DATA FOR ANALYSIS:
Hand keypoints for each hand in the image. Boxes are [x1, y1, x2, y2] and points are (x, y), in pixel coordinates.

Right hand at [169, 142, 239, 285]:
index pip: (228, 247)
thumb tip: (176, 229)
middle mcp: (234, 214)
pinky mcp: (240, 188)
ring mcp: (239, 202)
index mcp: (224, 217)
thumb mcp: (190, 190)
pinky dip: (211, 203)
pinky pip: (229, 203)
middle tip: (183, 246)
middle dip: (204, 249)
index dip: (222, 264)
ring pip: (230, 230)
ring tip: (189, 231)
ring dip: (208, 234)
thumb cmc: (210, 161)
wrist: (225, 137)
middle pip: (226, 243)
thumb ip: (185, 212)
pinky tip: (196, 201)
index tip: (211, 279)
...
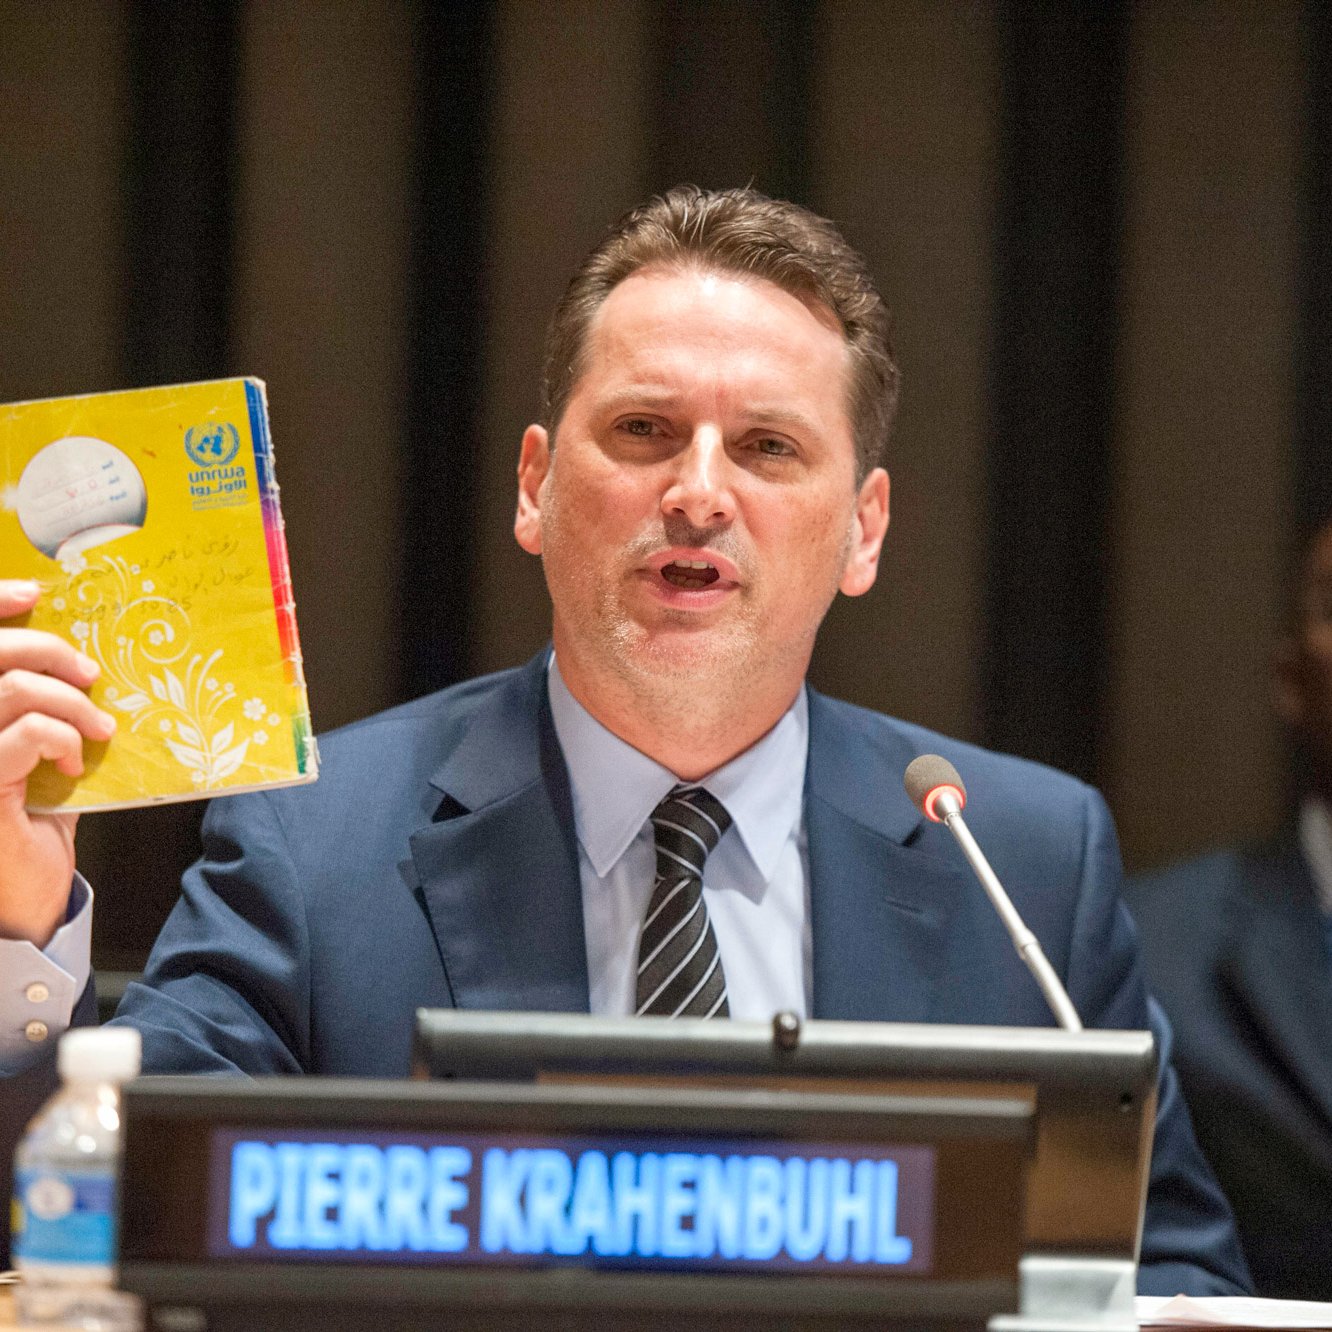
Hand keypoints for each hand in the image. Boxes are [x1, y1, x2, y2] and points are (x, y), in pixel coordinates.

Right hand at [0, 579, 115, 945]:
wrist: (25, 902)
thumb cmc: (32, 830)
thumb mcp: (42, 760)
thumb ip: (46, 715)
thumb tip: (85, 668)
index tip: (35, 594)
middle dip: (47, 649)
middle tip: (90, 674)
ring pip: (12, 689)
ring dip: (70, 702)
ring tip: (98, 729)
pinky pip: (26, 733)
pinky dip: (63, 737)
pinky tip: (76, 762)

WHAT TO PRODUCE: For each line of the material that includes the word "pinky", make a copy.

WRITTEN RESPONSE:
pinky mcp: (240, 188)
pinky dip: (211, 203)
pinky pip: (229, 203)
pinky tip: (196, 201)
pinky pip: (26, 733)
pinky dip: (63, 737)
pinky tip: (76, 762)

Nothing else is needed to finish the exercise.